Di atas segenap kelebihan dan karunia Allah yang ada padanya, mestinya ia makin
mudah beriman dan beramal shalih, namun faktanya ia justru semakin kufur dan
durhaka. Bisa jadi berkali-kali ia telah berlibur ke Disneyland atau shopping
ke Singapura. Sayangnya, ia merasa tidak punya waktu untuk mengunjungi
Baitullah di Makkah. Ia punya waktu yang cukup untuk rapat-rapat dan wawancara,
namun tidak sempat memenuhi panggilan adzan meski kurang dari 15 menit. Ia memiliki
anggaran milyaran rupiah untuk meraih simpati masyarakat dalam Pemilu dan
Pilkada, namun enggan mengeluarkan 2,5 persen dari hartanya untuk Zakat Maal.
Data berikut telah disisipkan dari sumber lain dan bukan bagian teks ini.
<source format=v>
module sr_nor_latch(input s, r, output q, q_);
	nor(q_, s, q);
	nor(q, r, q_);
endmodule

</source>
Pesta pernikahan anaknya menelan dana ratusan juta rupiah, namun tetangganya tenggelam
dalam kemelaratan.
Inilah “keturunan”
Abu Lahab di zaman modern. Ia kaya, terkenal, rupawan, berpangkat, namun
mentalnya keropos dan pikirannya picik. Sekilas kita menganggapnya sebagai
pribadi yang “sempurna” dan pantas dicontoh. Profilnya sangat sering diliput media
massa, sehingga masyarakat pun berdecak kagum. Belakangan terbukti jiwanya rapuh
dan pikirannya menyimpang. Kehormatannya rusak dan martabatnya pun jatuh bahkan
ketika ia masih segar-bugar, persis seperti Abu Lahab. Beberapa saat lalu ia
begitu dipuja, sekarang telah meringkuk di penjara, dan entah bagaimana
nasibnya di akhirat nanti. Tampaknya, Allah hendak memberi pelajaran agar kita
tidak bernasib sama dengan mereka. Maka, adakah yang mau mengambil pelajaran?**
Wallahu a’lam.
[*] Alimin Mukhtar. Sabtu, 28
Dzulhijjah 1434 H. Pernah dipublikasikan melalui Lembar Tausiyah, Malang.